なにか自分誉めになるみたいで恥ずかしいのですが、メイクの前に婦人服に着替えウイッグを鏡の前で被るとメンズから一気に女になった顔が鏡に映るのが自分でもわかるのです。

 そういえば2年前まで私は徳島から大阪のスタジオまで通ってメイクしてもらって、写真撮ってもらうことしていて女装の出発はスタジオからでした。

 その道中ですが当然男性の姿です。高速バスで行くのですが、時々<SM小説>書いているフレンドさんの車に同乗さしてもらうのですが、それが淡路島のインターチエンジに昼食休憩に立ち寄ったときです。

 トイレで用足して出口に出る出会い頭に年配の男性が塞がったのです。ところが私を見た男性「失礼しました」言って回れ右です。そして表のトイレの表示見て思い直してまた入ってきたのです。

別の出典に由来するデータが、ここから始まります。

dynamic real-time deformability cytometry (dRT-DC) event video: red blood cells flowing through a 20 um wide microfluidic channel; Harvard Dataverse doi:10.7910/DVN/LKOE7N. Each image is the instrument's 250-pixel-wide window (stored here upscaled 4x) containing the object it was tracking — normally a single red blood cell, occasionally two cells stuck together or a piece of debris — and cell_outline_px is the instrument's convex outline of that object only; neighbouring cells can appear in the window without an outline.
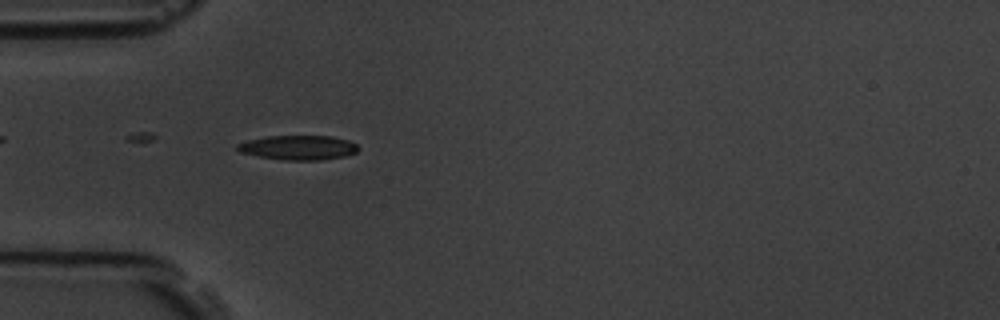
{"species": "common noctule bat (a hibernating species)", "species_latin": "Nyctalus noctula", "temperature_condition": "room temperature", "stored_images_in_passage": 9, "camera_frame_rate_fps": 3000, "um_per_image_px": 0.085, "animal": {"sex": "male", "body_mass_g": 19.5, "forearm_length_mm": 54.6}, "frame": {"image": 1, "passage_image": 6, "time_ms": 5.667, "image_size_px": [1000, 320], "cell_outline_px": [[360, 148], [356, 152], [344, 156], [320, 160], [284, 160], [260, 156], [240, 152], [236, 148], [236, 144], [248, 140], [268, 136], [332, 136], [348, 140], [356, 144]], "centroid_in_image_um": [25.37, 12.54], "position_along_channel_um": 59.6, "area_um2": 17.17}}
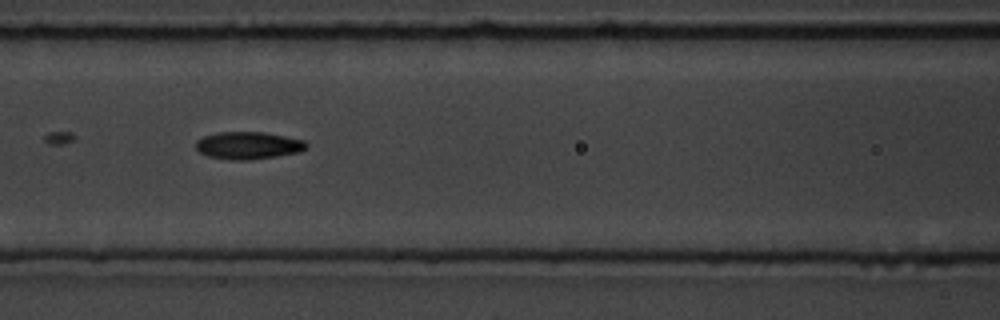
{"frame": {"image": 2, "passage_image": 8, "time_ms": 8.0, "image_size_px": [1000, 320], "cell_outline_px": [[308, 148], [300, 152], [276, 156], [248, 160], [232, 160], [208, 156], [200, 152], [196, 148], [196, 140], [204, 136], [216, 132], [264, 132], [304, 140], [308, 144]], "centroid_in_image_um": [21.11, 12.36], "position_along_channel_um": 145.5, "area_um2": 17.69}}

 その間、私はあっけに取られて立ち止まったまま~男性の行動になぜ?首傾げるばかりです。

 車に戻ってフレンドさんに話したら~

「そら~とくみさんが女に見えたんだ。だから女性トイレだと思ったのだね」だって~

「そんなばかな~私、男の服装ですよ」反論したけど、私の服装下はメンズのズボンだけど、上は女性でも着れますよ!洋裁店の店員が保証してくれた、ボタンが斜めについたおしゃれな革ジャンなのです。でも、そうであっても釈然としません。

「男姿だから男に見えるはずですよ」抗弁する私に、フレンドさんは笑み浮かべて首振るのです。

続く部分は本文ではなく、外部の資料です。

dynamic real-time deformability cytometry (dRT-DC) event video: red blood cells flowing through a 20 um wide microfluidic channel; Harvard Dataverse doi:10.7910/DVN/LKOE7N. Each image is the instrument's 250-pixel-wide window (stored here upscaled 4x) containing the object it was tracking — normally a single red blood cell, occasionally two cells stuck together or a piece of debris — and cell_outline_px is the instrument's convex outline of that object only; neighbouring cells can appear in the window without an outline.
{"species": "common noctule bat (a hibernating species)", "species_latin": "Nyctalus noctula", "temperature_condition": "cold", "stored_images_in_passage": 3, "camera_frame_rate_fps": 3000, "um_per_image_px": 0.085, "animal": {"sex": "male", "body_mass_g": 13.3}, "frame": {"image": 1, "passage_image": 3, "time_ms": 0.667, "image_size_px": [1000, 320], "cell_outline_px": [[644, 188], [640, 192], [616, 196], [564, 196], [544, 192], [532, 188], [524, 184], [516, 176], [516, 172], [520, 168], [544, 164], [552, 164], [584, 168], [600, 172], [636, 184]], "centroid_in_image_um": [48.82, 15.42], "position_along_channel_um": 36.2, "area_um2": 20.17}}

「今日、とくみさんと待ち合わせしたとき歩道渡って車に来るとくみさんの姿見て女に見えたけどね」

「絶対それはないよ~なんならスマホで写真撮って」

ムキになってそんなやり取り交わしたものです。

 

 でも女装のときは自信あります。最近のの話です。フレンドさんの部屋借りて着替えしたときです。メイクはスタジオでするので女性の衣装に着替えて、お乳をブラに入れてウイッグ被るだけですが、女装のフレンドさんがため息つくように言うのです。

「とくみさんはいいな~頬っぺたは綺麗だし、メイクしなくても女に見えるもの~」

「うそうそ~メイクしないと絶対男ですよ。歳ですよ。しわがあるし~」

「そんなことないよ。そのまま外に出ても女に見えるのだから~絶対に、だから今日は商店街一諸に歩こう」

「メイクしないと嫌だよ。アンタはメイクしているから良いけど、私はすっぴんで、そんな恥ずかしい。絶対ばれるから~じろじろ見られて私は平気だけど、恥ずかしいのはアンタだよ」

「大丈夫~分かりっこない、すっぴんでもとくみさんは女に見えるから。じゃ、商店街歩いて試してみょう」

 と、引張り出されたのです。

 そしてです。商店街に入ると彼女当たり前のように私と腕組んでくるのです。どうも、これが彼女の狙いみたい?

女にしては背が高い私達が腕組んで堂々と歩くのだから矢張り人目引きますね。

すれ違いさま、ちらと女性~おばさんも、若い子も目走らせてきます。でも、その視線のありようを観察するとどうも女装がばれているようではないのです。

 目の走らせ方が違います。女装がばれているのなら、じっ~と見つめられるのです。ちらと視線走らせるだけなのは、女二人が腕組んで歩くのに好奇心が働いてと私はみたのです。

 さすがに私も恥ずかしくなってフレンドさんの腕ほどきましたけど~

 でも、そんなことよりもっと恥ずかしいことに気が付いて赤くなったのです。

 考えてみたら、おばあさん二人が若い服装して腕組んで歩くなんてまず見られません。それが私達女装剥いだら爺さん二人なのですよ。聞いただけで女装に理解ない人は「気持ち悪い~」言われますよね。

 でも女装して私達はウキウキしているのです。だって見た目爺さんどころか、40も50歳も若くなって、しかも美しくなっているのですよ。SF映画ではありません。現実に若い娘は無理でもおばさんぐらいには見えるのですからね。

 まあ、こんな表現したら女装さんに叱られます。

 女装さん方の女への執念はすごいものがあります。ただ単に女性のように美しくなりたい~そんな生易しい気持ちではありません。女~女性そのものになりたい~その想いが行き着いたとき、千金を投じてでも、自らの体にメス入れることもいとわないのです。

 いえ体のことだけではありません。自分の心の内では自らの体の性が受け入れられない~それは男性だけでなく女性にもあって、過去には<障害>として言われる社会環境のなかでは、身内にも知られることを恐れ、打ち明けることさえできない相克のなか自殺者もでる深刻な事例がおきていることを考えると、自分の女装の在り方がこれでいいのか?ただ、楽しみだけで女装しているだけではないのか?私は自問自答するのです。

 テレビでは女装俳優がお笑いの番組のように登場していますが、女装者の分類は多岐多様とはいえ深刻な状態に置かれている女装者は表に出ることがないだけに、救いの手をどう差し伸べたらいいのか?